What does a SantaCoder embedding vector look like?
embedding = santacoder.get_embedding("def hello_world(): return 'hello world'")
print(embedding.shape)
print(embedding)
Output:
torch.Size([2048])
tensor([-0.2162, 0.7902, -1.0303, ..., 1.9904, -1.1341, -2.7802],
device='cpu')
Time to compute the cosine similarity scores using the embedding vectors. We denote SIM local
as the results from the open-source model, and SIM openai
as the results from the OpenAI model.
for code1, code2 in combinations(code_snippets, 2):
sim_local = cosine_similarity(santacoder.get_embedding(code1), santacoder.get_embedding(code2)).item()
sim_openai = cosine_similarity(get_openai_embedding(code1), get_openai_embedding(code2)).item()
print(code1)
print("----------")
print(code2)
print(f"SIM local: {sim_local:.2f} SIM openai: {sim_openai:.2f}")
print("=================================")
Output:
def print_hello_world():
print("hello world")
----------
def do_something():
a = 1
b = a + 1
return b
SIM local: 0.79 SIM openai: 0.81
=================================
def print_hello_world():
print("hello world")
----------
def hello_world():
return "hello world"
SIM local: 0.90 SIM openai: 0.93
=================================
def do_something():
a = 1
b = a + 1
return b
----------
def hello_world():
return "hello world"
SIM local: 0.84 SIM openai: 0.82
=================================
You know… They agree quite well. If I don’t want to use the OpenAI model, I can just use SantaCoder.
Salesforce CodeGen
We only use the 2B parameter model for this experiment here.

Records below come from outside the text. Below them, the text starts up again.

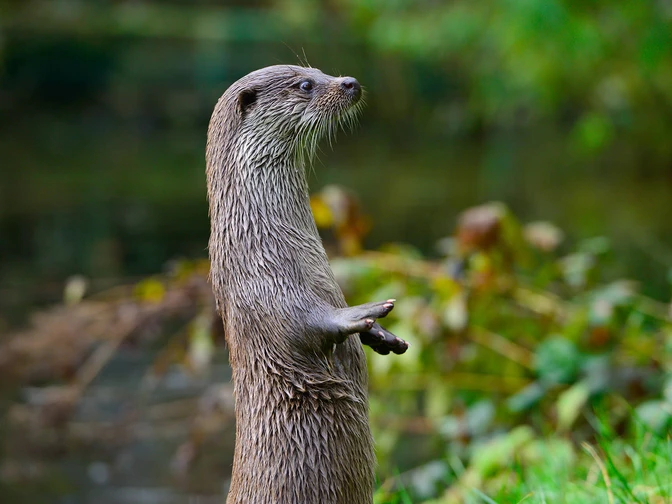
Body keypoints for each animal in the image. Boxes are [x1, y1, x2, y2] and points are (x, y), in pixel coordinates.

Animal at [206, 65, 408, 504]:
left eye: (318, 70)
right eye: (304, 84)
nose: (349, 82)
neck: (262, 238)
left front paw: (383, 337)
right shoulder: (259, 285)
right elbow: (300, 325)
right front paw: (361, 313)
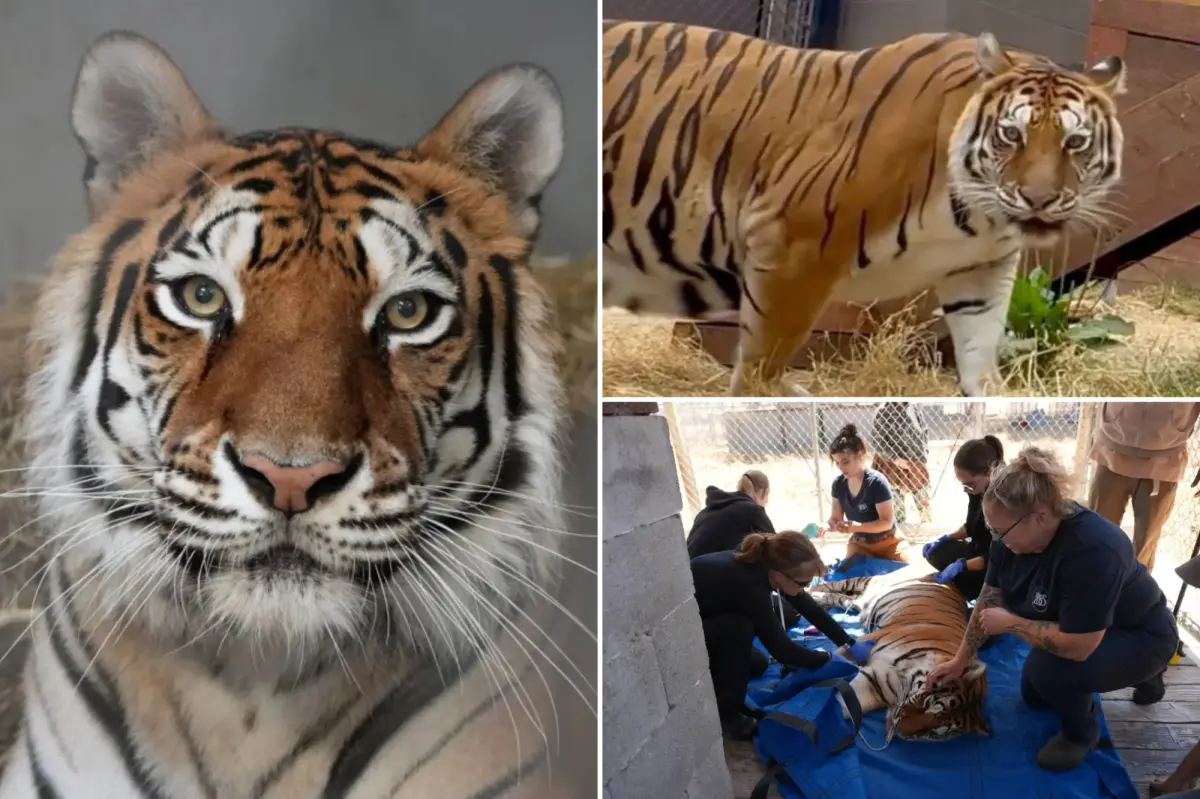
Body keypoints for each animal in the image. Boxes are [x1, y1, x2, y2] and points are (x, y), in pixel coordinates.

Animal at [601, 22, 1126, 397]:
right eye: (1011, 134)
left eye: (1075, 142)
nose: (1039, 199)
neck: (976, 217)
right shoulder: (792, 245)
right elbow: (761, 365)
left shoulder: (980, 270)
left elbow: (980, 349)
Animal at [807, 565, 990, 742]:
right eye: (928, 704)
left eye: (936, 731)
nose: (898, 730)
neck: (904, 678)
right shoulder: (867, 641)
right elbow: (834, 660)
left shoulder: (873, 684)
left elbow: (843, 706)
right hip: (869, 580)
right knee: (837, 585)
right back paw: (811, 591)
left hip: (860, 601)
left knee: (844, 599)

# salesforce codegen-2B-mono
device = "cpu"
tokenizer = AutoTokenizer.from_pretrained("Salesforce/codegen-2B-mono")
model = AutoModelForCausalLM.from_pretrained("Salesforce/codegen-2B-mono").to(device)
codegen = EmbeddingModel(tokenizer, model)
Same here. Let’s see how the model generates code from a prompt.
code = """def binary_search():
"""
inputs = codegen.tokenizer(code, return_tensors="pt").to(device)
outputs = codegen.model.generate(**inputs, max_length=512)
print(codegen.tokenizer.decode(outputs[0], truncate_before_pattern=[r"\n\n^#", "^'''", "\n\n\n"]))
Output:
Setting `pad_token_id` to `eos_token_id`:50256 for open-end generation.
def binary_search():
print("Binary Search")
arr = list(map(int, input("Enter the array: ").split()))
key = int(input("Enter the key: "))
low = 0
high = len(arr) - 1
while low <= high:
mid = (low + high) // 2
if arr[mid] == key:
print("Element found at index: ", mid)
break
elif arr[mid] < key:
low = mid + 1
else:
high = mid - 1
else:
print("Element not found")
Examine the CodeGen embedding vector.
embedding = codegen.get_embedding("def hello_world(): return 'hello world'")
print(embedding.shape)
print(embedding)
Output:
torch.Size([2560])
tensor([ 1.2350, 1.5245, 1.9772, ..., 3.1278, -2.5663, -1.3473],
device='cpu')
Compute the cosine similarity scores. Here SIM local
are from the Salesforce model, and SIM openai
as the results from the OpenAI model.
for code1, code2 in combinations(code_snippets, 2):
sim_local = cosine_similarity(codegen.get_embedding(code1), codegen.get_embedding(code2)).item()
sim_openai = cosine_similarity(get_openai_embedding(code1), get_openai_embedding(code2)).item()
print(code1)
print("----------")
print(code2)
print(f"SIM local: {sim_local:.2f} SIM openai: {sim_openai:.2f}")
print("=================================")
Output:
def print_hello_world():
print("hello world")
----------
def do_something():
a = 1
b = a + 1
return b
SIM local: 0.98 SIM openai: 0.81
=================================
def print_hello_world():
print("hello world")
----------
def hello_world():
return "hello world"
SIM local: 0.99 SIM openai: 0.93
=================================
def do_something():
a = 1
b = a + 1
return b
----------
def hello_world():
return "hello world"
SIM local: 0.98 SIM openai: 0.82
=================================
Here CodeGen is giving scores all close to 1. It doesn’t seem to differentiate between different snippets. I’ve tried to use the 6B model, but the results were similar. CodeGen should be a decent model for code generation, but apparently, the embedding vector obtained from its last hidden state is not suitable for code similarity.